Never came to anything and he is now coming up to 18 and completely fine, very bright and sociable with lots of friends and a lovely caring nature. Got great GCSES and shaping up to do well at A level.

I think you probably have nothing to worry about, but speak to GP or health visitor to put your mind at rest.

PickedByYou · 03/10/2019 08:01

As PPs have said if you have any concerns then you must speak to your HV or your GP. MN is great but it isn't the place to ask for advice like this. Every kid is different and every parent is different. People who are properly qualified to make diagnosis have gone through lots and lots of training for a reason and even then they wouldn't dream of giving an opinion on a diagnoses based on a short post on MN.
Good luck with your lad.

SinkGirl · 03/10/2019 10:11

Also, ASD diagnosis is very different now - decades ago mothers were thought to be the cause, and cold and unloving mothers caused autism in their children. I’m not surprised many mothers rejected this, to be honest.

I’ve not had a single suggestion from HCPs that my parenting is in any way related to my children’s disabilities - they can see I’m a very loving and caring parent who’s doing her best. I would be afraid too if doctors had told me I was to blame.

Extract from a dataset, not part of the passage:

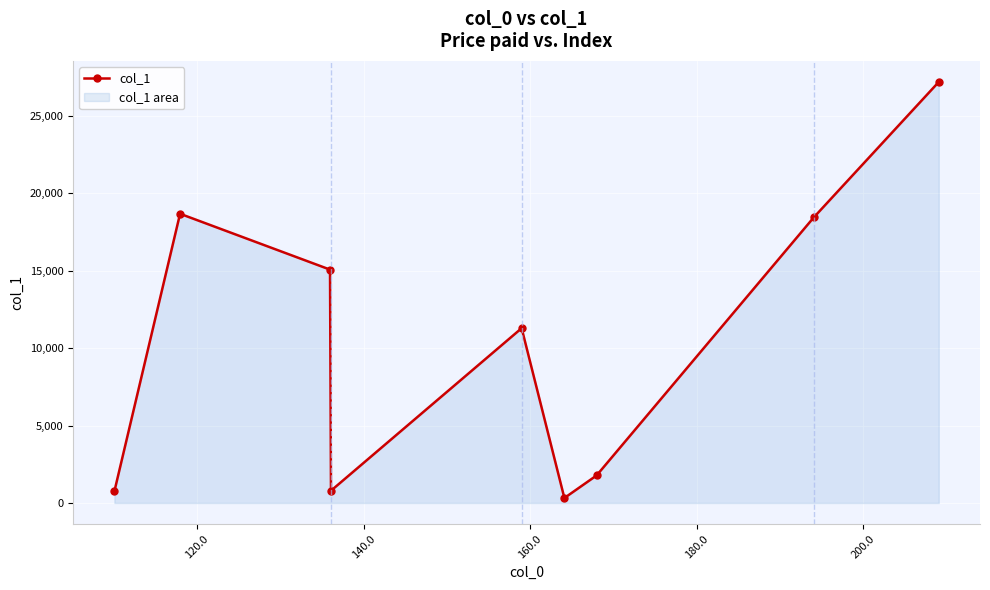

What is the average value?

10480.6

I agree with a PP - ASD is very complex and disparate and no two toddlers with ASD are the same, even my twins are completely different. You can’t diagnose based on snippets of information

However, for an ASD diagnosis you need the triad of impairments - social, communication and “rigidity” (lack of imaginative play, struggle with change etc). It doesn’t sound like your child would fit this from what you’ve written. However, it’s all very nuanced so definitely speak to your HV about the two year check which screens for these things. Obviously if it was always obvious then there wouldn’t be kids being diagnosed in primary, secondary or even adulthood.

Namechange285 · 28/05/2023 22:39

Hello @Tentoes21 I hope you don't mind me asking, I'm just wondering how things are going a few years down the line for your little one, as I've had some similar concerns?